The European Union and transitional justice
Laura Davis | Initiative for Peacebuilding | 2010
The legacy of systematic human rights violations committed during violent conflict and repressive rule can reach
well into the new order. Transitional justice can help societies address the past through prosecutions, truthseeking,
reparations for victims and institutional reform. Justice in this sense includes and goes beyond criminal
justice, encompassing broader notions of accountability and redress.
Many EU Member States have experienced legacies of this kind – whether from the Second World War, the
Spanish Civil War, the conflict in Northern Ireland, or the transitions from authoritarian rule in Spain, Portugal,
Greece and Central and Eastern Europe. The EU itself was founded as a project to prevent the recurrence of
war, and some Member States have made attempts to come to terms with past abuses through prosecutions,
truth-seeking, reparations for victims, and reforming public institutions, particularly in the security sector.
Beyond its borders, the EU is a major contributor to development, crisis management, peace- and institutionbuilding
programmes – including transitional justice initiatives.

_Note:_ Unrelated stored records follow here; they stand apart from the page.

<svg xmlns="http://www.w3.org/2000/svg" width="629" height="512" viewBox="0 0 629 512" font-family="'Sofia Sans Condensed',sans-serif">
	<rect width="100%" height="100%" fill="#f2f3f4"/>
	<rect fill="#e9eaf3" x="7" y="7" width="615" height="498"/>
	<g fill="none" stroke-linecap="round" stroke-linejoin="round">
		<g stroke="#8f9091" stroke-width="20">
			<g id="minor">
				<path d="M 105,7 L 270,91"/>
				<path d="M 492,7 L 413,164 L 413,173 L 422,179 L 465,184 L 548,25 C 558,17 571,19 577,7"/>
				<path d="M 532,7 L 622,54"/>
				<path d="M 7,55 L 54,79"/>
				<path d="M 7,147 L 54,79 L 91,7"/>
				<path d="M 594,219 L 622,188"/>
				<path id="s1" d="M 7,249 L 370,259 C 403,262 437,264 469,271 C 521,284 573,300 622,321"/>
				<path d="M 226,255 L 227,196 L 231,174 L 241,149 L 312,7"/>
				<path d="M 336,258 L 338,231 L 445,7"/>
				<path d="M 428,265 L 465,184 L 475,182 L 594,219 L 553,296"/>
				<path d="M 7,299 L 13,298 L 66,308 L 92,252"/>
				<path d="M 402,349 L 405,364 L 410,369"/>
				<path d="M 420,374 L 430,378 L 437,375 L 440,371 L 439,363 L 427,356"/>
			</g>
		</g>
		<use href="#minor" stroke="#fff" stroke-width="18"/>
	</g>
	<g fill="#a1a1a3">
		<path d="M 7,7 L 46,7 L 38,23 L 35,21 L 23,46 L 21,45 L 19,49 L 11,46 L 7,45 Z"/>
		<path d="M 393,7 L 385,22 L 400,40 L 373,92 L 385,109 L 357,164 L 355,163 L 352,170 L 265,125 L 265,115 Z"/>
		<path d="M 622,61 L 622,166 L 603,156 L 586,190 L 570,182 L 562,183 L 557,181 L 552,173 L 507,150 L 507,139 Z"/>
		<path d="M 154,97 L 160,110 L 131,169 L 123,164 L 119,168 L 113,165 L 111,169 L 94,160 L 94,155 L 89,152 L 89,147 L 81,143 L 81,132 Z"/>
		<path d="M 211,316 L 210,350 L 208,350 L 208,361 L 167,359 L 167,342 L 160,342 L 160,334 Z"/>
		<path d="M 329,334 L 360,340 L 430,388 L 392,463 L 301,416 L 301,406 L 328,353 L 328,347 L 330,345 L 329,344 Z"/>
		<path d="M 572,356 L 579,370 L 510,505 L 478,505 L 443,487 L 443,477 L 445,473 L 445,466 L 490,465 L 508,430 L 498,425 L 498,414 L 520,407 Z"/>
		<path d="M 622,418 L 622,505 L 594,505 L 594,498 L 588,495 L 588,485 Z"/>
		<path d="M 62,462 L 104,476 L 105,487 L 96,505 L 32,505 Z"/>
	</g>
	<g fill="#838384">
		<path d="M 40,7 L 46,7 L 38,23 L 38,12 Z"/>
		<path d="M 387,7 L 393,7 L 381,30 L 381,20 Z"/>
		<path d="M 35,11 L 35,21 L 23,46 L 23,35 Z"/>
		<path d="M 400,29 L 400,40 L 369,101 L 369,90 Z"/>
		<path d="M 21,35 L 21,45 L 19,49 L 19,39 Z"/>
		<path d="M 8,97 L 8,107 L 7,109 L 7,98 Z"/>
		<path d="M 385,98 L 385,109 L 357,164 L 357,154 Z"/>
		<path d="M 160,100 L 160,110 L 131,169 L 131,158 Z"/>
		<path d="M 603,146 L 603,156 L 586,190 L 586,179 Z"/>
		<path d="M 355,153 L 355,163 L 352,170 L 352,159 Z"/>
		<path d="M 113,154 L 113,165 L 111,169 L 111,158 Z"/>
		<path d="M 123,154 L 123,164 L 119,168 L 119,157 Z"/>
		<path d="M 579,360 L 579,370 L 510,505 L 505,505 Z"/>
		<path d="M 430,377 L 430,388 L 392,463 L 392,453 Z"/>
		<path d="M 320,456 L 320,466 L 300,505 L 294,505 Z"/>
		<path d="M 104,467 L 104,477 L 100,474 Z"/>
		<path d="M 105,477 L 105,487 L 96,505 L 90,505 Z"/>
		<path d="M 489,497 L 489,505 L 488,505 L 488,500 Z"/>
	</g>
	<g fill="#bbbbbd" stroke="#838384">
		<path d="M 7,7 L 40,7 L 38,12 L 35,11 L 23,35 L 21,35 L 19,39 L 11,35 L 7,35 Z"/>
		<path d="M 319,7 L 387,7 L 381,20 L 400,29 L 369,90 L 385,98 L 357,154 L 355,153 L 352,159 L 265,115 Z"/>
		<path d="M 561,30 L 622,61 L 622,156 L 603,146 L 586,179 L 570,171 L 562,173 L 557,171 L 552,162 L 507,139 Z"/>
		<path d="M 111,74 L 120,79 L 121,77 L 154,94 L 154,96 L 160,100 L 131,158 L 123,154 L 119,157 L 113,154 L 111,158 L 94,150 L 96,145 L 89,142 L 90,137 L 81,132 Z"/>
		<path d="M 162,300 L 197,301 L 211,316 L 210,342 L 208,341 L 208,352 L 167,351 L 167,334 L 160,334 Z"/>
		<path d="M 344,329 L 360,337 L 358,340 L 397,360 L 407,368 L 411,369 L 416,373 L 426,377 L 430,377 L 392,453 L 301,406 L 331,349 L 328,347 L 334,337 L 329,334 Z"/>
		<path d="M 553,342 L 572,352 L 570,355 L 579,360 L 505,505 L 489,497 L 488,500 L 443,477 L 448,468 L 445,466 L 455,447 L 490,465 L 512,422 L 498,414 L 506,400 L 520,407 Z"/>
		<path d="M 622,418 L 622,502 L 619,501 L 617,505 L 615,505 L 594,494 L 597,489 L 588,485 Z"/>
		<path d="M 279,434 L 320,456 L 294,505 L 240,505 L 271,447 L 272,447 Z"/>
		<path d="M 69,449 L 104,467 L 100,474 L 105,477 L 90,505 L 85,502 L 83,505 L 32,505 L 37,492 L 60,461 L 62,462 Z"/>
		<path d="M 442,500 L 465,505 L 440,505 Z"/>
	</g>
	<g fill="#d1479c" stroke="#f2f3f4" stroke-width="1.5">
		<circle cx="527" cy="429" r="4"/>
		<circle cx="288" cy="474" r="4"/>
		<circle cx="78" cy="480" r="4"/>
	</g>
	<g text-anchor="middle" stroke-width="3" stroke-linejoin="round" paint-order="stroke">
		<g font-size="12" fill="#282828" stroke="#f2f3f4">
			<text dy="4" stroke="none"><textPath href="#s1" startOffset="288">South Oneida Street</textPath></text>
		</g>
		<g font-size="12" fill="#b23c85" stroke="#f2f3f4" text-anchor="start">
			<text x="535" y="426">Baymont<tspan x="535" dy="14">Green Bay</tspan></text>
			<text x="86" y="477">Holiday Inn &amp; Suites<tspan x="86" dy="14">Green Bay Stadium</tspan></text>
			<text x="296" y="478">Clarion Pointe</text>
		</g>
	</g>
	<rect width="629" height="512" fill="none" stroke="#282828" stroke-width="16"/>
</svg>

It is committed to promoting peace, to the
protection of the EU’s rights and to the strict observance and the development of international law. One of the
objectives of the Union’s common foreign and security policy (CFSP) is ‘to consolidate and support democracy,
the rule of law, human rights and the principles of international law’.2 Transitional justice can help meet these
objectives, but the EU lacks policies, operational guidelines and tools for implementing these commitments.
This paper argues that rather than remain simply a supporter of transitional justice endeavours undertaken by
others, the EU should also draw on its experience at home and abroad, and on lessons learnt from other actors
such as the UN, to develop a strategic approach to transitional justice as a way of achieving its foreign policy
objectives. This could help close the credibility gap between declared commitments to peace, human rights and
international law and their realisation. The institutional reforms underway at the time of this writing provide the
opportunity to make this happen.
Transitional justice is a dynamic field, and closely related to areas of EU expertise, such as crisis management,
peace- and institution-building and development. Some of the connections between these fields are not yet fully
identified or researched, and the EU is well-placed to strengthen them. This would improve the impact of its
peace- and institution-building programmes and develop the field of transitional justice more broadly.

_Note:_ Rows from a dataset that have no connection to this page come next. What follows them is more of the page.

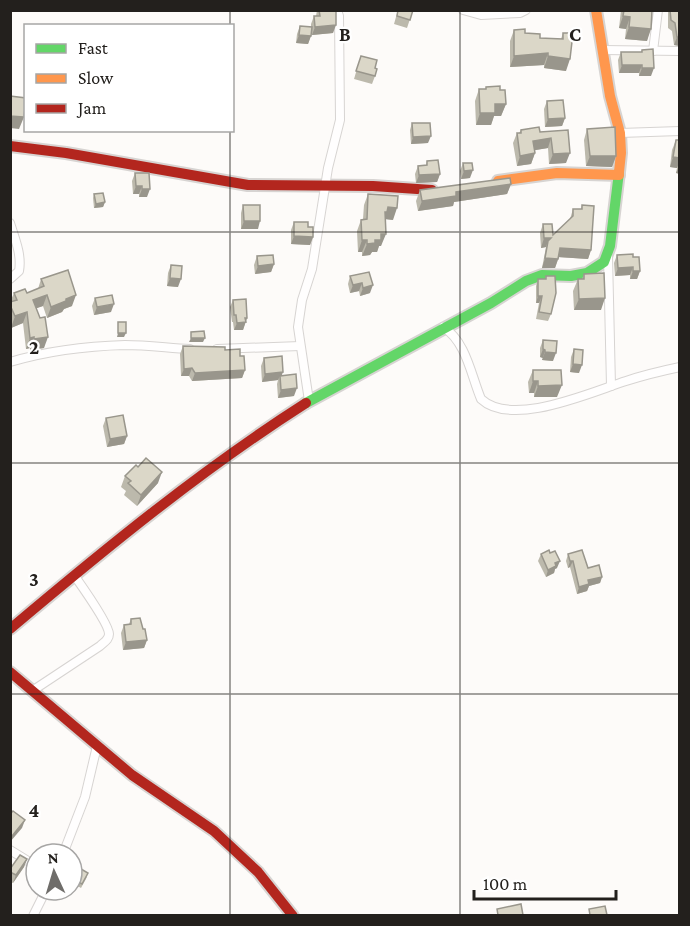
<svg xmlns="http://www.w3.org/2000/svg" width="690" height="926" font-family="'Crimson Pro',serif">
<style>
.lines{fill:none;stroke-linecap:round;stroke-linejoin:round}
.street-casing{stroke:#d7d4d2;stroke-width:10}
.fast-casing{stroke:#d7d4d2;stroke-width:14}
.slow-casing{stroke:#d7d4d2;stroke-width:14}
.jam-casing{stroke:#d7d4d2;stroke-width:14}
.street{stroke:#fffefe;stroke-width:8}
.fast{stroke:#63d668;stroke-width:10}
.slow{stroke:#ff974d;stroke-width:10}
.jam{stroke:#b3261e;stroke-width:10}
.wall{fill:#bcb9ac}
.shaded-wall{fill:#99968c}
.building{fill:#dbd7c8;stroke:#99968c;stroke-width:1.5}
.grid{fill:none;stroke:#23201d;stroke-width:1.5;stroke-opacity:0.55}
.grid-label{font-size:20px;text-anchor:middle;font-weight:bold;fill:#23201d;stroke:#fff;stroke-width:4.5;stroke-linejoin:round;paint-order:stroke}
</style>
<rect width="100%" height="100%" fill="#fdfbf9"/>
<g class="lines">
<defs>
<g id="street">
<polyline points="463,10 481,15 520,13 526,10"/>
<polyline points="603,50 680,51"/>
<polyline points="653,51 658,10"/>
<polyline points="620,133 680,131"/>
<path d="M10,223C15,239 22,255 19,271L10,279"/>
<polyline points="608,256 611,386"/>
<path d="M443,327C466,341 471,375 481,399C512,428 591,392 626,381C644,375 661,371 680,367"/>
<polyline points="217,349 300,346"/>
<path d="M10,362C47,351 87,346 125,345C147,345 169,348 190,349"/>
<polyline points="309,401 298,327 302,300 312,269 328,168 340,120 339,16 337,10"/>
<path d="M32,691L100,646C104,642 109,640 109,634C109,624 81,585 74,575"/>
<polyline points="10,850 36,866"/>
<polyline points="63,854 85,797 97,746"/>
<polyline points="33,916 46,890"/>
</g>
<polyline id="fast" points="306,403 491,303 526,281 542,275 571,276 587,273 604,262 610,246 619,172"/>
<g id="slow">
<polyline points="596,10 610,96 620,133 621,153 619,172"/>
<polyline points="498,181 557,173 619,175"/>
</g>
<g id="jam">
<polyline points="10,146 66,153 248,185 373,186 432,190"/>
<path d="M10,629C105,549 201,470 306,403"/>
<polyline points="10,672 132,775 214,831 258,872 293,916"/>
</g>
</defs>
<use href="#street" class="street-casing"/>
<use href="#fast" class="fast-casing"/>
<use href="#slow" class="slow-casing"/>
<use href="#jam" class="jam-casing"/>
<use href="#street" class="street"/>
<use href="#fast" class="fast"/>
<use href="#slow" class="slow"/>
<use href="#jam" class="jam"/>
</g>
<g class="wall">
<polygon points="317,10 336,10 333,33 312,35 312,32 308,44 296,43 297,34 300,26 311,27 311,24 314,16 316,16"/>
<polygon points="398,10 413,10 407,28 394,24"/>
<polygon points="621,10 652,10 647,41 625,39 626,29 619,28"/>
<polygon points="668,10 680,10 680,46 674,45 672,31 668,28"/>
<polygon points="514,30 540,38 561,39 563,33 566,71 544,68 544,65 510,67 510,41"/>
<polygon points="642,50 651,76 639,76 639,73 619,73 618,60 621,52 641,52"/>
<polygon points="361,56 375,76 372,84 354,79"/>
<polygon points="486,87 500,90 506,104 501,116 494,116 491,125 476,125 475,101 479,89 486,89"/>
<polygon points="547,101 565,118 562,126 545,127 544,109"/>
<polygon points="412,123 428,143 411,144 410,130"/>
<polygon points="587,129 616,156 612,167 586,166 584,140"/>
<polygon points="521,130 540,132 568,130 566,163 549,164 548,148 535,150 535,153 531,164 517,166 513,143 517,133 519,133"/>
<polygon points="676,140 680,140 680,174 676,173 677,168 670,167 672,150"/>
<polygon points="427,161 440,174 437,182 416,183 415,174 418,166 426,165"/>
<polygon points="463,163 470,178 461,179 460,171"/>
<polygon points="135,173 147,197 139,197 139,194 133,194 132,181"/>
<polygon points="511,184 507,194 454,202 453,206 418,211 416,201 420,190"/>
<polygon points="94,194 105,202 103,207 94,208 93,198"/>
<polygon points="368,194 393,220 385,219 381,246 379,246 377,252 372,252 370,255 362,256 362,252 358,252 357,231 361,220 363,219 364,205"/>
<polygon points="243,205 258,229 241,229 241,213"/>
<polygon points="582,205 591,250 588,259 559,257 555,268 542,268 546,247 541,248 540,233 543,224 553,235 570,219 573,209 581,209"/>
<polygon points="294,222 308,227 313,237 310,245 291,244 291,230"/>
<polygon points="617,255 633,257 640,271 637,279 630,279 630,275 615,276 614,263"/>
<polygon points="257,256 274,264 271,272 255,274 254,265"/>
<polygon points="171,265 178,287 167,286 168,273"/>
<polygon points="369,272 370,293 360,296 359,291 350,293 348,284 350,276"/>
<polygon points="584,274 601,310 574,310 573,291 578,279 582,279"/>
<polygon points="546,276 551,314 548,321 536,319 539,303 536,303 536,286 538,279 545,279"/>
<polygon points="41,279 72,306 64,309 62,312 47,318 43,306 36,308 44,348 30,350 30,348 26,349 23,323 11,328 10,302 14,293 27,293 38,289"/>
<polygon points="95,298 111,312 94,315 92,306"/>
<polygon points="233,300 247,318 243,330 234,330 233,322 232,322 230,307"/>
<polygon points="543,340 553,361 542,360 543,358 540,357 540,348"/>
<polygon points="183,346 225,350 240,356 245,370 242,378 192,381 189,376 181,376 180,354"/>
<polygon points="574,349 579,373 570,372 571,357"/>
<polygon points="264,358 282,376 294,396 278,398 277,384 278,380 262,382 261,366"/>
<polygon points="533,370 557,397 534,397 534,393 529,393 528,382"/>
<polygon points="106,418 127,436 124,444 107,447 103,426"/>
<polygon points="138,467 158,483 137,506 124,495 126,491 121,487 125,476"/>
<polygon points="541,554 557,568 555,569 554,573 546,577 538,561"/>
<polygon points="568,554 602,577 600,583 589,586 587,591 577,594 570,567 568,568 566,561"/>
<polygon points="131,619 143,629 147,640 144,648 123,650 121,633 124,625 129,624"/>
<polygon points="27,859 24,867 13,883 10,882 10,869"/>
<polygon points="87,877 81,888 74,884 75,880"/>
</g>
<g class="shaded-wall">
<polygon points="623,16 630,17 626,29 619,28"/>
<polygon points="336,25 333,33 312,35 315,27"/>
<polygon points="629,27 651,29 647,41 625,39"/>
<polygon points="299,35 311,36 308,44 296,43"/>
<polygon points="677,37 680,37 680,46 674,45"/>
<polygon points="548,53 544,65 510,67 514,56"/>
<polygon points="548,56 570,59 566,71 544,68"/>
<polygon points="622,65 642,65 639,73 619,73"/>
<polygon points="642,68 654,68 651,76 639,76"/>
<polygon points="495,104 506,104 501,116 494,116 491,125 476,125 480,113"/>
<polygon points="10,116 24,117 19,129 10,128"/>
<polygon points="565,118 562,126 545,127 548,119"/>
<polygon points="431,136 428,143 411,144 413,137"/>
<polygon points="551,138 548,148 530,151 533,141"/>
<polygon points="535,153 531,164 517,166 520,156"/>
<polygon points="570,153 566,163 549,164 553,154"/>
<polygon points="590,156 616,156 612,167 586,166"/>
<polygon points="673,157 680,158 680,161 677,168 670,167"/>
<polygon points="680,164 680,174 676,173"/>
<polygon points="473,170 470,178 461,179 464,171"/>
<polygon points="440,174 437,182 416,183 419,175"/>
<polygon points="511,184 507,194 454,202 453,206 418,211 422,201 456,192"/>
<polygon points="136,186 142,186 139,194 133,194"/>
<polygon points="142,189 150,189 147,197 139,197"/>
<polygon points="105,202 103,207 94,208 96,204"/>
<polygon points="388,207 397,208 393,220 385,219 385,212"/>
<polygon points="244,221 260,221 258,229 241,229"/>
<polygon points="381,234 386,234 381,246 379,246 377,252 372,252 370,255 362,256 367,244 375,240"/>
<polygon points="294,236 313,237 310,245 291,244"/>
<polygon points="544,238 551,238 548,241 546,247 541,248"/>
<polygon points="362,240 367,240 362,252 358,252"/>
<polygon points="560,248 591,250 588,259 557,257"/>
<polygon points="545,258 558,259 555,268 542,268"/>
<polygon points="274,264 271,272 255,274 258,266"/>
<polygon points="633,267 630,275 615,276 618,268"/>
<polygon points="633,271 640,271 637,279 630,279"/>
<polygon points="170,278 181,279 178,287 167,286"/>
<polygon points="362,283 359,291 350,293 353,285"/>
<polygon points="373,285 370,293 360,296 363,288"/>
<polygon points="47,295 43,306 29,311 33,300"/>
<polygon points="76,295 72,306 64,309 62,312 47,318 51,307 66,299"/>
<polygon points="538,296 542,296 539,303 536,303"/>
<polygon points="605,298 601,310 574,310 579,299"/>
<polygon points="114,304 111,312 94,315 97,307"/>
<polygon points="27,312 23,323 11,328 15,316"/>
<polygon points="245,318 247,318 243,330 234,330 237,323"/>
<polygon points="118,333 126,333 124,337 117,337"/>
<polygon points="34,337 30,348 26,349 30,338"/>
<polygon points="48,337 44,348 30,350 34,339"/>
<polygon points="191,338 205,338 203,342 189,342"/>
<polygon points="543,349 545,350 543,358 540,357"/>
<polygon points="545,352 556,353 553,361 542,360"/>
<polygon points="573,364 582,365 579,373 570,372"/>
<polygon points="192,368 189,376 181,376 184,369"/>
<polygon points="245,370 242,378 192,381 195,373"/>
<polygon points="283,372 280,380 280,376 278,380 262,382 265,374"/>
<polygon points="533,381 538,381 534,393 529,393"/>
<polygon points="562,385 557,397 534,397 538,386"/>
<polygon points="297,388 294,396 278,398 281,390"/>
<polygon points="127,436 124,444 107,447 110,439"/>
<polygon points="162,472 158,483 137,506 141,495"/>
<polygon points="560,561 557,568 555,569 554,573 546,577 548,570 555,563"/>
<polygon points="570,561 573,561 570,567 568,568"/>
<polygon points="602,577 600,583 589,586 587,591 577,594 579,587 588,580"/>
<polygon points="147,640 144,648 123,650 126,642"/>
<polygon points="25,820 22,828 10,842 12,836"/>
<polygon points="27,859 24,867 13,883 16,875"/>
</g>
<g class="building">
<polygon points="319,10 336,10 336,25 315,27 314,16 320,16"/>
<polygon points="398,10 413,10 410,20 397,16"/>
<polygon points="624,10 652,10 651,29 629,27 630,17 623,16"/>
<polygon points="670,10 680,10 680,37 677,37 675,23 671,20"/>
<polygon points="300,26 312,27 311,36 299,35"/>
<polygon points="525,29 525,33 540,34 540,38 563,39 563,33 573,33 570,59 548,56 548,53 514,56 514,30"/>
<polygon points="653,49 654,68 642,68 642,65 622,65 621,52 642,52 642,50"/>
<polygon points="361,56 377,60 375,68 377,69 375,76 356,71"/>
<polygon points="500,86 500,90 505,90 506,104 495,104 495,113 480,113 479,89 486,89 486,87"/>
<polygon points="10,96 26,98 24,117 10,116"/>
<polygon points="563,100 565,118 548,119 547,101"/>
<polygon points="412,123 430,123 431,136 413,137"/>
<polygon points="539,127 540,132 568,130 570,153 553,154 551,138 533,141 535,153 520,156 517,133 521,133 521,130"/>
<polygon points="615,127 616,156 590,156 587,129"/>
<polygon points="676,140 680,140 680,158 673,157"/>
<polygon points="438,160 440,174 419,175 418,166 427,165 427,161"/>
<polygon points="463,163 472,163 473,170 464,171"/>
<polygon points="135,173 149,173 150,189 142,189 142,186 136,186"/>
<polygon points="510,178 511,184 456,192 456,196 422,201 420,190"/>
<polygon points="103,193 105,202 96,204 94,194"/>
<polygon points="368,194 398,196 397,208 388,207 387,212 385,212 386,234 381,234 381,240 375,240 375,243 367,244 367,240 362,240 361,220 367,219"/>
<polygon points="243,205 260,205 260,221 244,221"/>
<polygon points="582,205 594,206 591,250 560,248 558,259 545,258 548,241 551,238 544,238 543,224 552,224 553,235 573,216 573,209 582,209"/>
<polygon points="294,222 308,222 308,227 313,227 313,237 294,236"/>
<polygon points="633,254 633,257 639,257 640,271 633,271 633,267 618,268 617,255"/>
<polygon points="273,255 274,264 258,266 257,256"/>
<polygon points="171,265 182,266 181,279 170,278"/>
<polygon points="68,270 76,295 66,299 66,301 51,307 47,295 33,300 40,318 45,317 48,337 34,339 34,337 30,338 27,312 15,316 10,305 10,302 17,300 14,293 25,289 27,293 44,286 41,279"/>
<polygon points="369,272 373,285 363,288 362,283 353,285 350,276"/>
<polygon points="604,273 605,298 579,299 578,279 584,279 584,274"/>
<polygon points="546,276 555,276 556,293 551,314 539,312 542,296 538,296 538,279 546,279"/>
<polygon points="112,295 114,304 97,307 95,298"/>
<polygon points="246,299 247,318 245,318 246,322 237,323 236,315 234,315 233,300"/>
<rect x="118" y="322" width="8" height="11"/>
<polygon points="204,331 205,338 191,338 191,332"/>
<polygon points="543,340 557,341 556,353 545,352 545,350 543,349"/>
<polygon points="183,346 225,347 225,350 240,349 240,356 244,356 245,370 195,373 192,368 184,369"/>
<polygon points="574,349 583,350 582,365 573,364"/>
<polygon points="282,356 283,372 265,374 264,358"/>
<polygon points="533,370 561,370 562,385 538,386 538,381 533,381"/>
<polygon points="296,374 297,388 281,390 280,376"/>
<polygon points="123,415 127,436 110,439 106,418"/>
<polygon points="146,458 162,472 141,495 128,483 131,481 125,476 136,465 138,467"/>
<polygon points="549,550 550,553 555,551 560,561 555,563 556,566 548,570 541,554"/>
<polygon points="582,550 588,568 599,565 602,577 588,580 589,584 579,587 573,561 570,561 568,554"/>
<polygon points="140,618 143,629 145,629 147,640 126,642 124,625 131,624 131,619"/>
<polygon points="13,811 25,820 12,836 10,835 10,814"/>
<polygon points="20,855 27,859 16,875 10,872 10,869"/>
<polygon points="81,869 88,873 82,884 75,880"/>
<polygon points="521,904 523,915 498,915 497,909"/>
<polygon points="605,906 607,915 590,915 589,909"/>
</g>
<path class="grid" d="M230,10V26M460,10V916M230,130V916M10,232H680M10,463H680M10,694H680"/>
<g class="grid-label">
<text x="345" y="41">B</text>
<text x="575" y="41">C</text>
<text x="34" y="354">2</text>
<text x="34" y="586">3</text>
<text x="34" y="817">4</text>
</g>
<rect width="690" height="926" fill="none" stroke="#23201d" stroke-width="24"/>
<rect x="24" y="24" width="210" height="108" fill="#ffffff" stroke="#a7a6a5" stroke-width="1.5"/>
<rect x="36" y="44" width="30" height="9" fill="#63d668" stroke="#a7a6a5" stroke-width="1.5"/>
<text x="78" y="54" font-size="18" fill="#23201d">Fast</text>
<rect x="36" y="74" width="30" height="9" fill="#ff974d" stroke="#a7a6a5" stroke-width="1.5"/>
<text x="78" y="84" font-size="18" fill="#23201d">Slow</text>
<rect x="36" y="104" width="30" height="9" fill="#b3261e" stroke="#a7a6a5" stroke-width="1.5"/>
<text x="78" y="114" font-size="18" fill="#23201d">Jam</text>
<g transform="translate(54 872) rotate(356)"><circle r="28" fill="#ffffff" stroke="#a7a6a5" stroke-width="1.5"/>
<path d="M0-4.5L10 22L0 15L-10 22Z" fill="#6f6d6a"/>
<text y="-9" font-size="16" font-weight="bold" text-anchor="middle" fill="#23201d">N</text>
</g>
<path d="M474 890v9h142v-9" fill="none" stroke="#23201d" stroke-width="3"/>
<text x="483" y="890" font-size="18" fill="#23201d" stroke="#ffffff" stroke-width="4.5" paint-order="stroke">100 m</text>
</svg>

This paper briefly reviews transitional justice and its relationship to peacebuilding and crisis management,
institution-building (including security sector reform and disarmament, demobilisation and reintegration) and
development, given the importance of these areas to the EU. It then offers an overview of EU policy provisions
relevant to transitional justice. Finally, it draws conclusions and gives recommendations as a basis for future
elaboration of an EU approach to transitional justice.